A new insights report sees healthcare professionals and patient group representatives reflect on existing gaps in nationwide EGFR testing, which should be conducted for eligible patients upon diagnosis according to guidelines.
Dr Matthew Peters, Professor of Respiratory Medicine, Macquarie University Australia and Chair, Global Lung Cancer Coalition commented, “Whilst country-level insights within this report do vary, common barriers to achieving EGFR testing and personalised treatment for all eligible patients are clear. Education is key: for patients, healthcare professionals and the wider community. More is needed to bring us closer to helping each and every NSCLC patient receive the right treatment for them.”
Country-level themes identified by experts from Western Europe and North America include:
- Germany: insufficient reimbursement for mutation tests impacts EGFR testing rates for inpatients (majority of patients are diagnosed in an inpatient setting)

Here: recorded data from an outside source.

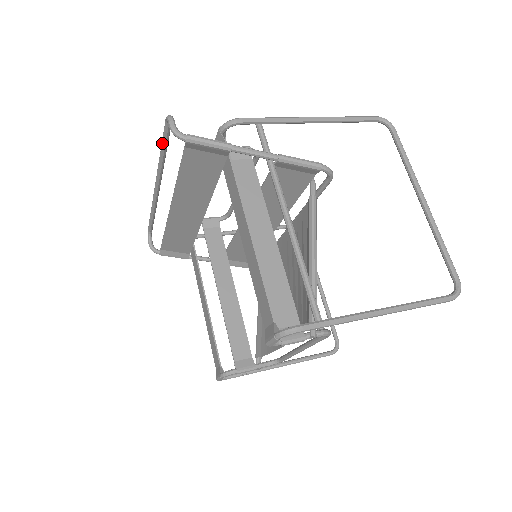
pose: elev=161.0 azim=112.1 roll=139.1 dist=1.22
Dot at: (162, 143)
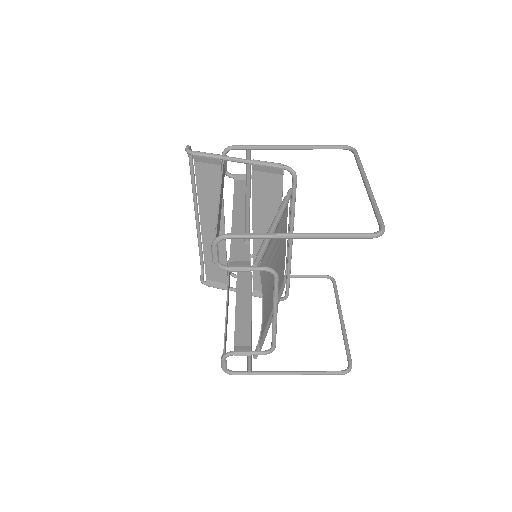
Dot at: (190, 171)
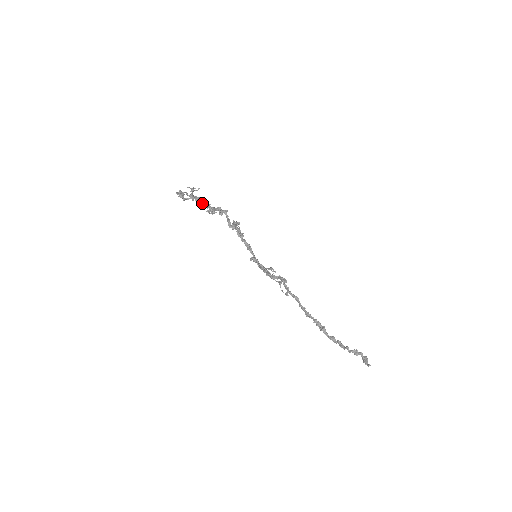
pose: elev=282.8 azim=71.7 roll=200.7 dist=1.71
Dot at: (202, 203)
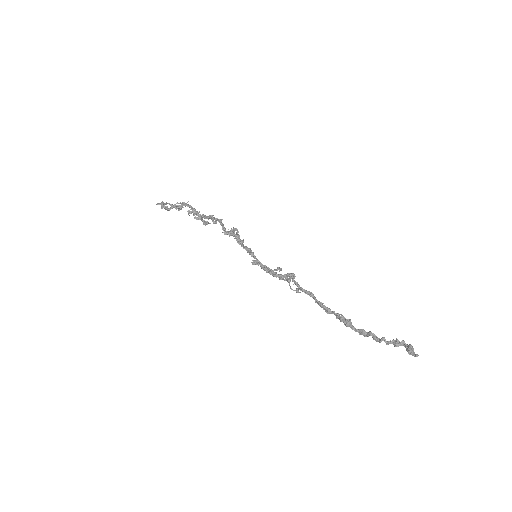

- Italy: high number of patients are tested for EGFR mutations, but some patients and caregivers ask to start first-line treatment before receiving test results
- Spain: many cancer centres are currently achieving high EGFR testing rates, but disparity exists as some centres are increasingly impacted by the growing economic crisis
- UK: despite high levels of EGFR testing, some patients start treatment before results of this testing are available, so treatment is not personalised for their mutation
- Canada: a healthcare system which is publically funded through each province and territory brings forth challenges in ensuring all eligible patients across the country are EGFR tested at diagnosis
- USA: a substantial percentage of treatment decisions are not based on EGFR mutation subtype resulting in patients not receiving the most appropriate personalised treatment plans
Experts unite with a shared vision where all eligible NSCLC patients have the most appropriate diagnostic tests and access to personalised treatment. Common barriers holding back the realisation of this vision include difficulties in obtaining adequate tumour tissue samples to test, and delays in receiving test results. This is important as data have shown that EGFR targeted treatments significantly delay disease progression when compared to chemotherapy. For a specific targeted therapy, extended overall survival of patients with the most common type of mutation (del19) when compared to chemotherapy has also been observed.
Dr Mehdi Shahidi, Medical Head, Solid Tumour Oncology, Boehringer Ingelheim added, “EGFR testing rates have improved dramatically over recent years, but there is still work to be done. Targeted therapies can benefit patients with EGFR mutation-positive lung cancer by delaying disease progression and for some, offering survival advantages compared to chemotherapy. This is why EGFR mutation testing and acting on the results of these tests is so important. Healthcare teams need to optimise the tools, resources and tests available to improve access to personalised treatment, for the ultimate benefit of patients.”